Seney National Wildlife Refuge:
Pine Creek North Wildfire
Torching on the Pine Creek North Wildfire. U.S. Fish and Wildlife Service photo by Sara Giles
In the wee hours of the morning on Monday May 21, lighting struck igniting a fire in a section of the Seney National Wildlife Refuge, just north of the Fishing Loop. By the time the fire was reported to refuge personnel, at about 2:30 p.m., more than 60 acres had already burned and refuge personnel sprang into action. The fire was promptly accessed, and plans were quickly made to put out the blaze.
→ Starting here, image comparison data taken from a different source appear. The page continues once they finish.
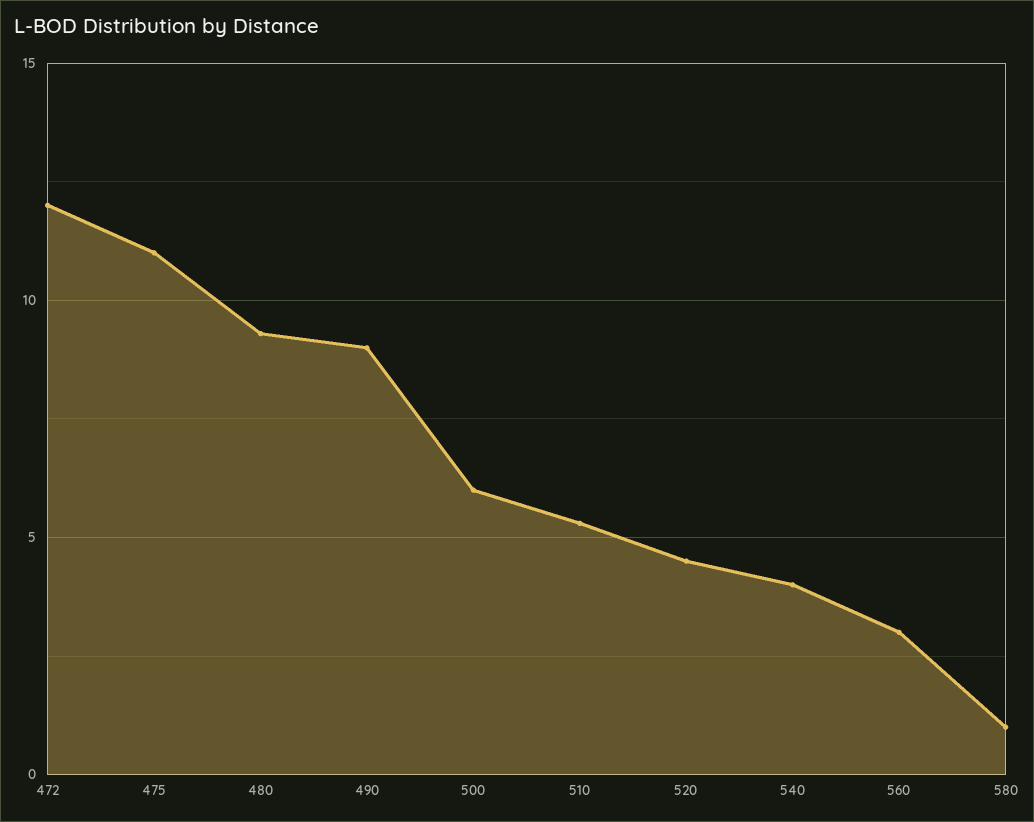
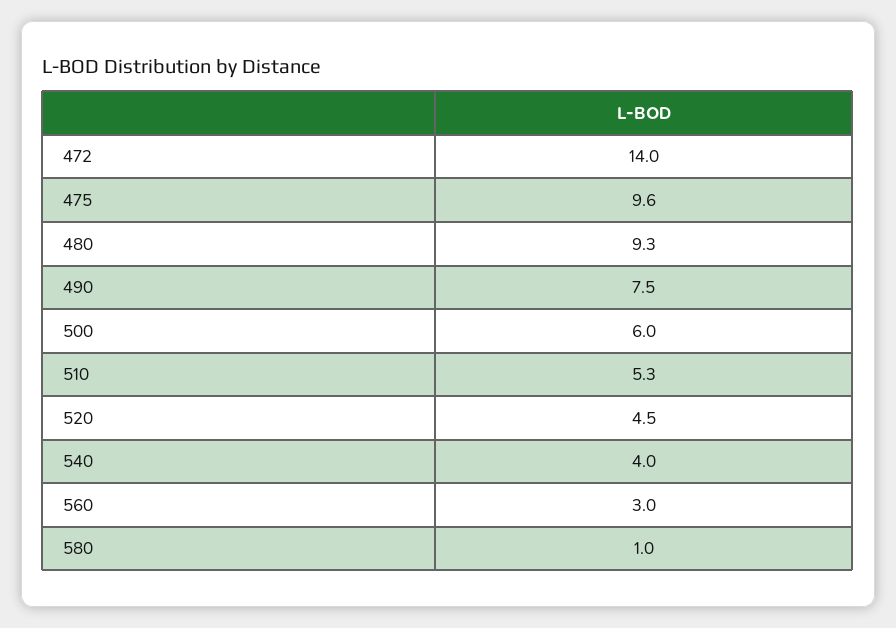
  {
-   "472": 12,
+   "472": 14,
-   "475": 11,
+   "475": 9.6,
    "480": 9.3,
-   "490": 9,
+   "490": 7.5,
    "500": 6,
    "510": 5.3,
    "520": 4.5,
    "540": 4,
    "560": 3,
    "580": 1
  }

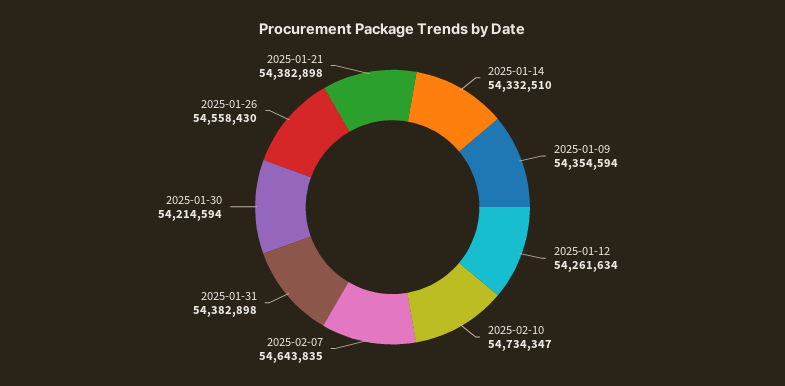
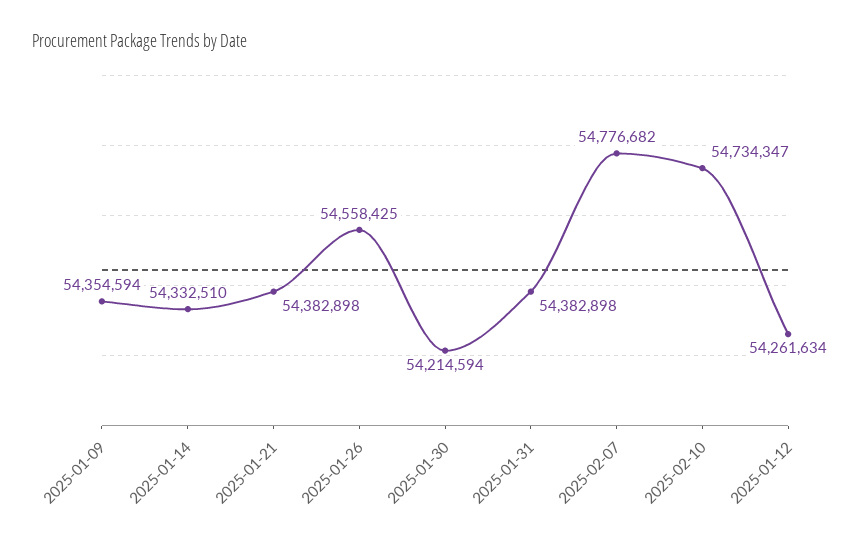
  {
    "2025-01-14": 54332510,
    "2025-01-09": 54354594,
    "2025-01-12": 54261634,
    "2025-02-10": 54734347,
-   "2025-02-07": 54643835,
+   "2025-02-07": 54776682,
    "2025-01-31": 54382898,
    "2025-01-30": 54214594,
-   "2025-01-26": 54558430,
+   "2025-01-26": 54558425,
    "2025-01-21": 54382898
  }

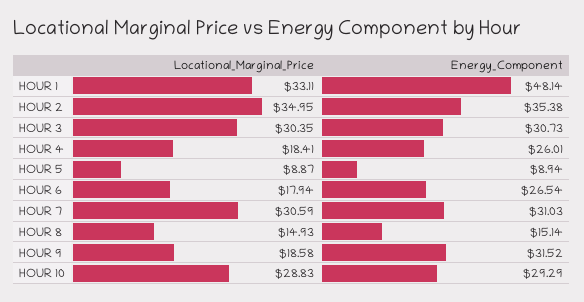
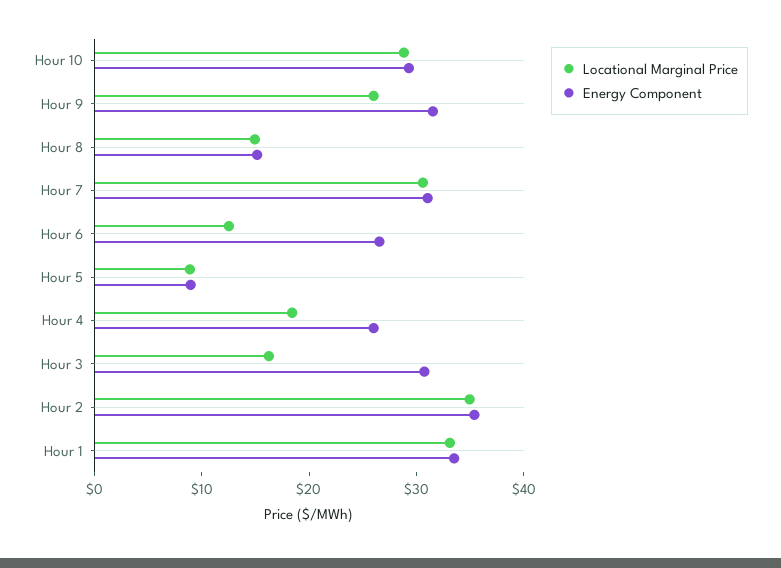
  {
    "Locational_Marginal_Price": {
      "HOUR 1": 33.11,
      "HOUR 2": 34.95,
-     "HOUR 3": 30.35,
+     "HOUR 3": 16,
      "HOUR 4": 18.41,
      "HOUR 5": 8.87,
-     "HOUR 6": 17.94,
+     "HOUR 6": 12,
      "HOUR 7": 30.59,
      "HOUR 8": 14.93,
-     "HOUR 9": 18.58,
+     "HOUR 9": 26,
      "HOUR 10": 28.83
    },
    "Energy_Component": {
-     "HOUR 1": 48.14,
+     "HOUR 1": 34,
      "HOUR 2": 35.38,
      "HOUR 3": 30.73,
      "HOUR 4": 26.01,
      "HOUR 5": 8.94,
      "HOUR 6": 26.54,
      "HOUR 7": 31.03,
      "HOUR 8": 15.14,
      "HOUR 9": 31.52,
      "HOUR 10": 29.29
    }
  }

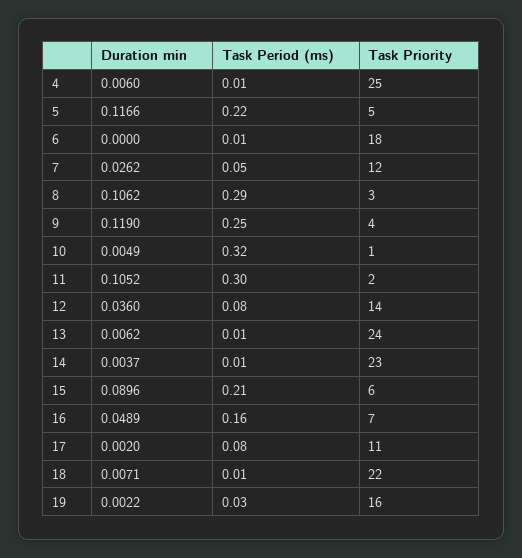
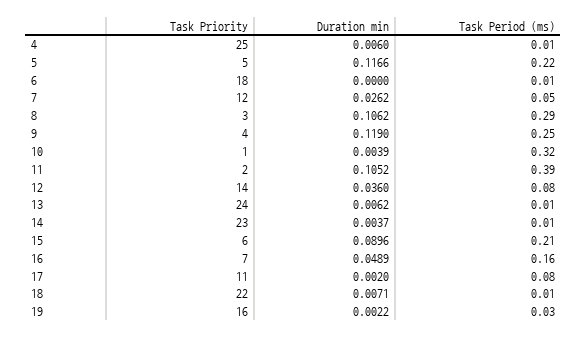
  {
    "Duration min": {
      "4": 0.006,
      "5": 0.1166,
      "6": 0,
      "7": 0.0262,
      "8": 0.1062,
      "9": 0.119,
-     "10": 0.0049,
+     "10": 0.0039,
      "11": 0.1052,
      "12": 0.036,
      "13": 0.0062,
      "14": 0.0037,
      "15": 0.0896,
      "16": 0.0489,
      "17": 0.002,
      "18": 0.0071,
      "19": 0.0022
    },
    "Task Period (ms)": {
      "4": 0.01,
      "5": 0.22,
      "6": 0.01,
      "7": 0.05,
      "8": 0.29,
      "9": 0.25,
      "10": 0.32,
-     "11": 0.3,
+     "11": 0.39,
      "12": 0.08,
      "13": 0.01,
      "14": 0.01,
      "15": 0.21,
      "16": 0.16,
      "17": 0.08,
      "18": 0.01,
      "19": 0.03
    },
    "Task Priority": {
      "4": 25,
      "5": 5,
      "6": 18,
      "7": 12,
      "8": 3,
      "9": 4,
      "10": 1,
      "11": 2,
      "12": 14,
      "13": 24,
      "14": 23,
      "15": 6,
      "16": 7,
      "17": 11,
      "18": 22,
      "19": 16
    }
  }

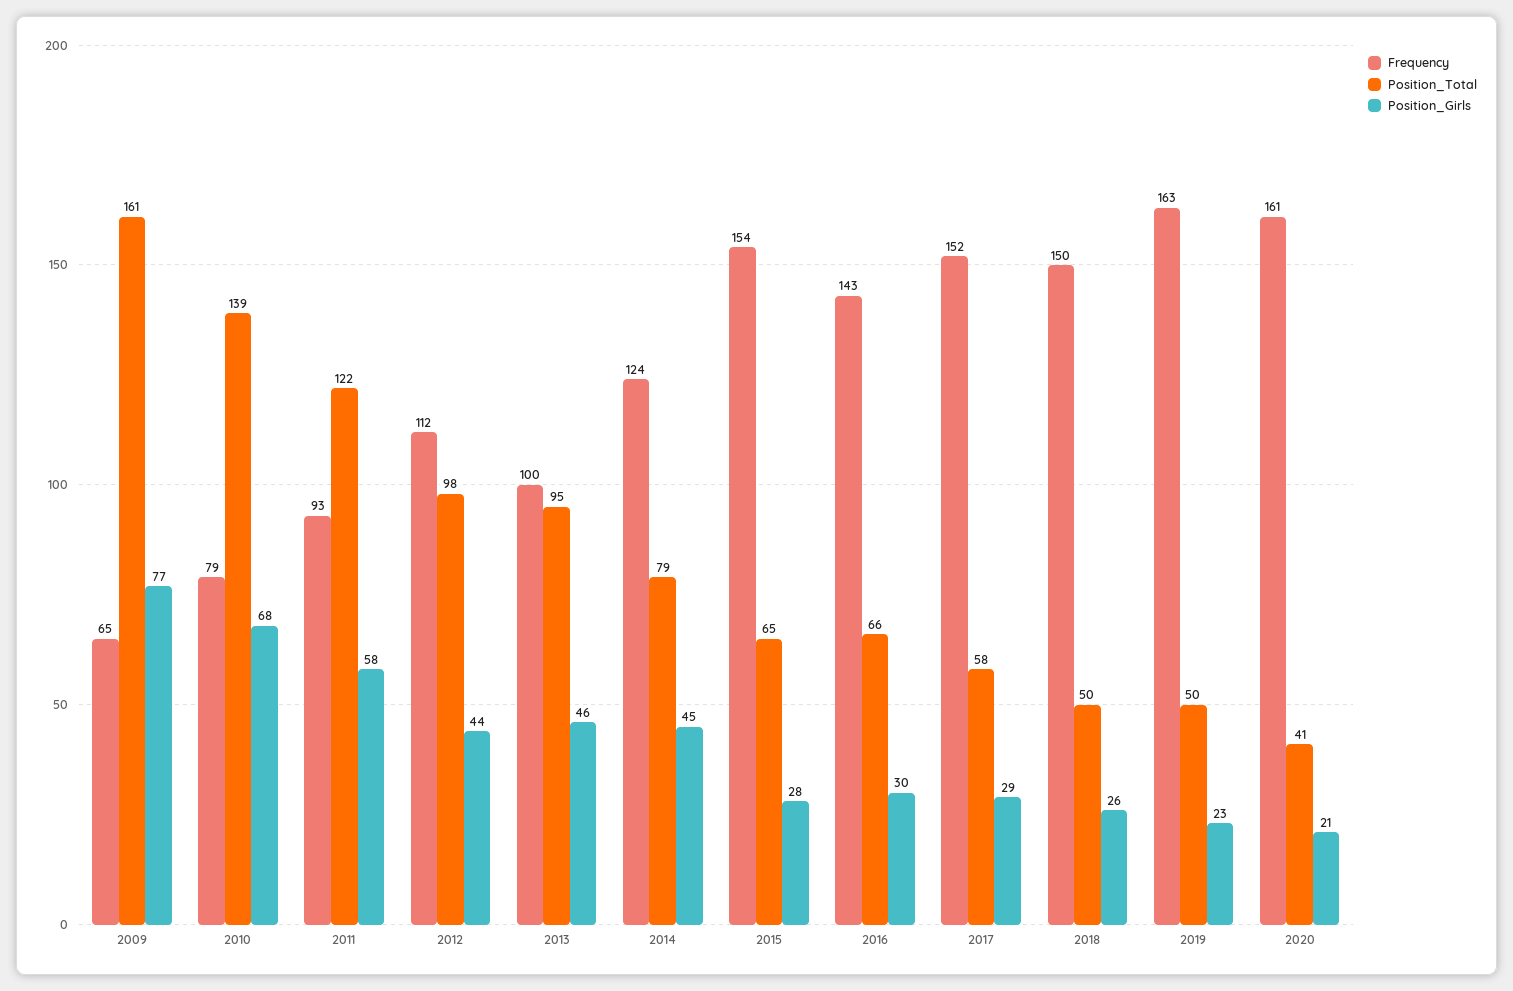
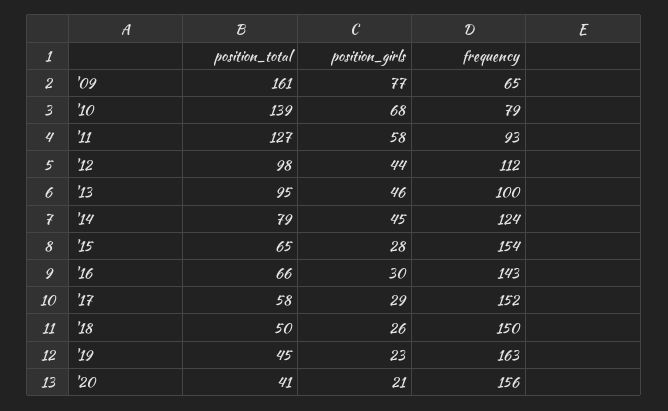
  {
    "Frequency": {
      "2009": 65,
      "2010": 79,
      "2011": 93,
      "2012": 112,
      "2013": 100,
      "2014": 124,
      "2015": 154,
      "2016": 143,
      "2017": 152,
      "2018": 150,
      "2019": 163,
-     "2020": 161
+     "2020": 156
    },
    "Position_Total": {
      "2009": 161,
      "2010": 139,
-     "2011": 122,
+     "2011": 127,
      "2012": 98,
      "2013": 95,
      "2014": 79,
      "2015": 65,
      "2016": 66,
      "2017": 58,
      "2018": 50,
-     "2019": 50,
+     "2019": 45,
      "2020": 41
    },
    "Position_Girls": {
      "2009": 77,
      "2010": 68,
      "2011": 58,
      "2012": 44,
      "2013": 46,
      "2014": 45,
      "2015": 28,
      "2016": 30,
      "2017": 29,
      "2018": 26,
      "2019": 23,
      "2020": 21
    }
  }

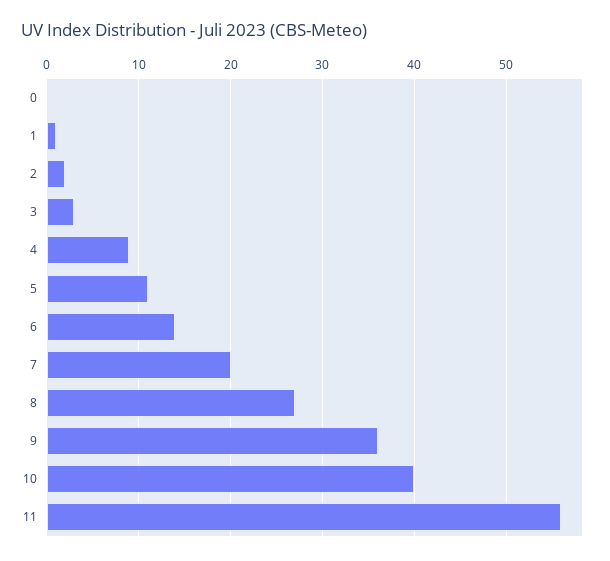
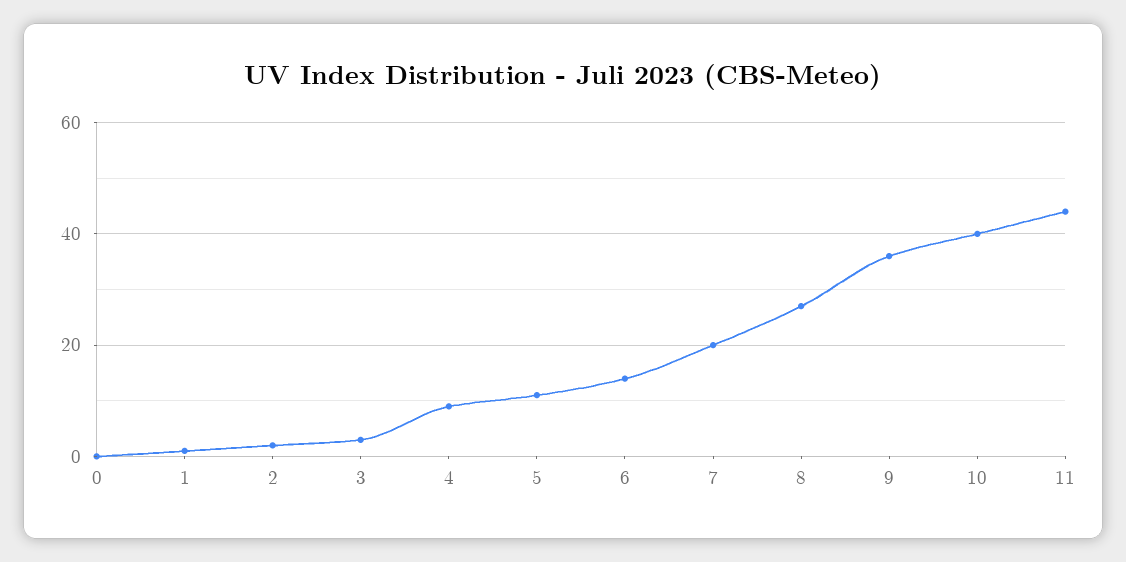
  {
    "0": 0,
    "1": 1,
    "2": 2,
    "3": 3,
    "4": 9,
    "5": 11,
    "6": 14,
    "7": 20,
    "8": 27,
    "9": 36,
    "10": 40,
-   "11": 56
+   "11": 45
  }

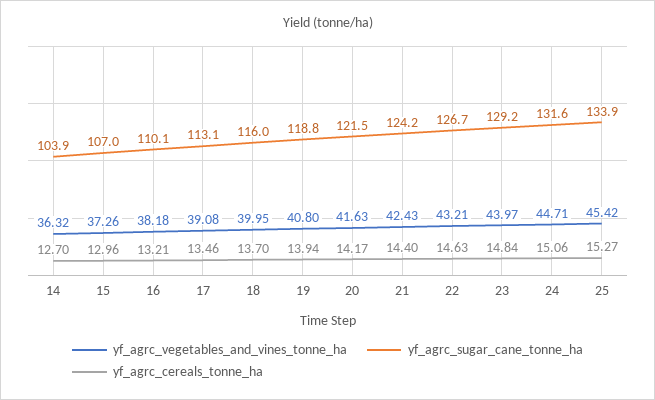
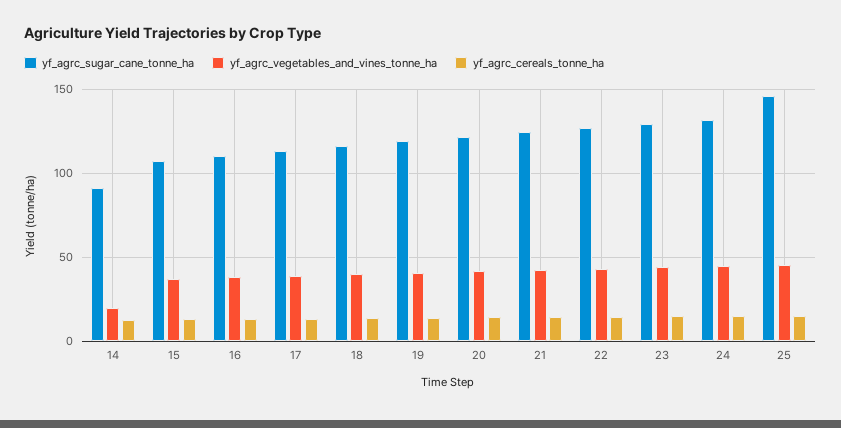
  {
    "yf_agrc_vegetables_and_vines_tonne_ha": {
-     "14": 36.32,
+     "14": 20,
      "15": 37.26,
      "16": 38.18,
      "17": 39.08,
      "18": 39.95,
      "19": 40.8,
      "20": 41.63,
      "21": 42.43,
      "22": 43.21,
      "23": 43.97,
      "24": 44.71,
      "25": 45.42
    },
    "yf_agrc_sugar_cane_tonne_ha": {
-     "14": 103.9,
+     "14": 90,
      "15": 107,
      "16": 110.1,
      "17": 113.1,
      "18": 116,
      "19": 118.8,
      "20": 121.5,
      "21": 124.2,
      "22": 126.7,
      "23": 129.2,
      "24": 131.6,
-     "25": 133.9
+     "25": 145
    },
    "yf_agrc_cereals_tonne_ha": {
      "14": 12.7,
      "15": 12.96,
      "16": 13.21,
      "17": 13.46,
      "18": 13.7,
      "19": 13.94,
      "20": 14.17,
      "21": 14.4,
      "22": 14.63,
      "23": 14.84,
      "24": 15.06,
      "25": 15.27
    }
  }

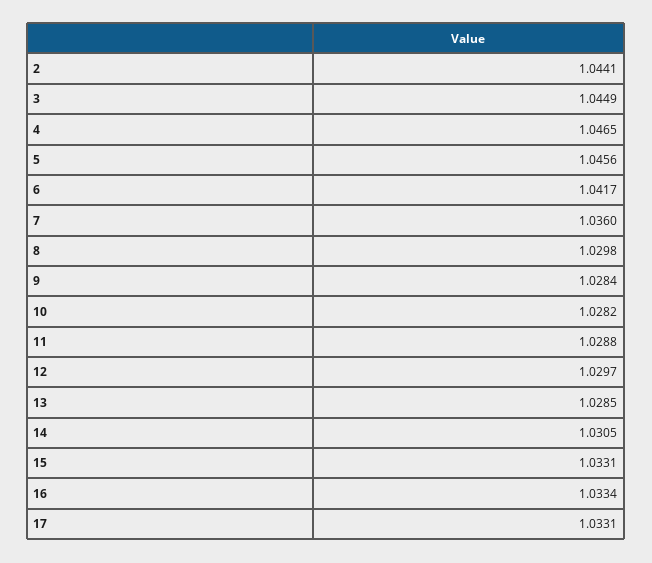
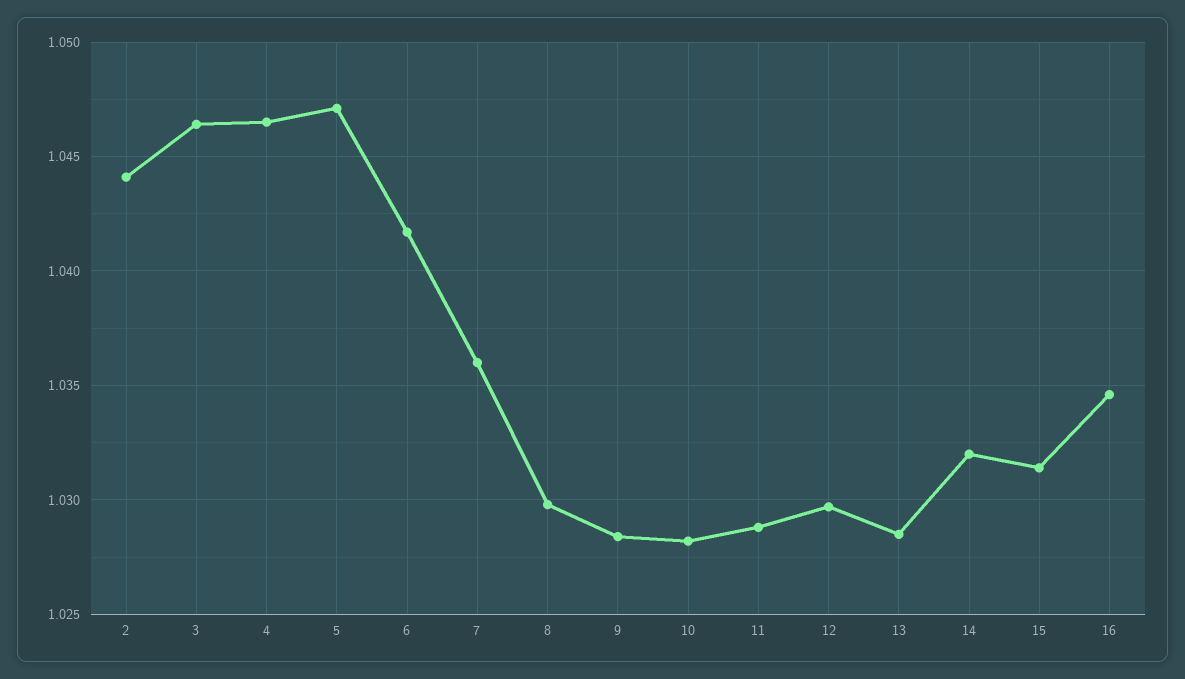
  {
    "2": 1.0441,
-   "3": 1.0449,
+   "3": 1.0465,
    "4": 1.0465,
-   "5": 1.0456,
+   "5": 1.047,
    "6": 1.0417,
    "7": 1.036,
    "8": 1.0298,
    "9": 1.0284,
    "10": 1.0282,
    "11": 1.0288,
    "12": 1.0297,
    "13": 1.0285,
-   "14": 1.0305,
+   "14": 1.032,
-   "15": 1.0331,
+   "15": 1.0315,
-   "16": 1.0334,
+   "16": 1.0345
-   "17": 1.0331
  }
Fortunately, refuge staff members are intimately familiar with the area and Seney National Wildlife Refuge Fire Management Officer Gary Lindsey had spent many hours preparing for just such an emergency. Many areas of the refuge have established fire plans which assist with managing an incident such as this. With plan in hand, Lindsey and other fire personnel were able to effectively call in resources and begin to suppress the fire.
Sometimes the safest, easiest, most environmentally-friendly and cost-effective way to extinguish a fire is by conducting burn out operations. A burn out is when firefighters ignite fire inside a control line to consume fuel between the leading edge of the fire and the control line. On the Pine Creek North Fire firefighters used man-made and natural barriers such as streams, ditches, roads, lakes, etc., as control lines. By igniting fire along these features in a purposefully timed and controlled manner, the fire fighters were able to burn out the fuel between these features using fire with less intensity than if the fire had burned up to them unchecked. During the Pine Creek North Wildfire, this practice was used to stop the fire from spreading past the Holland Ditch. The refuge’s pool system and the Fishing Loop road stopped the spread of the fire to the south.
On May 23, the fire made a run that threw burning embers a distance of quarter mile across Pine Creek Road and Pine Creek igniting a spot fire. This occurred before the crews had time to complete the burn out operation along Pine Creek Road.
The spot fire burned 400 acres before it was finally contained. Seven amphibious tracked vehicles, two CL-215 air tankers and a type one helicopter were used to help slow and eventually put out this fire.
An effective technique used when dealing with this portion of the fire was to use compress lines where the tracked vehicles drove over marsh plants and pressed them into the water to help slow the fire’s spread. These compressed lines were then burned out to create a barrier.
Refuge managers also diverted as much water as possible into these wetlands to raise the water levels which helped stop the spread of the fire.
About one and a half weeks after the wildfire began it was listed as contained. In the end, roughly 3,420 acres burned. It is important to remember that wildfire is a natural occurrence and vital for the health of most forests. Wild animals have evolved with fire and, if they are able, they walk, run, fly, swim or dig to escape.
More than a century ago, wildfire spread through this area uncontrolled with few homes or buildings in its path, leaving the area revitalized and new. Today, we control wildfire to stop the damage it may cause to our communities. Fire isn't always bad for our environment; it’s bad for us because we live among landscapes that need fire to survive.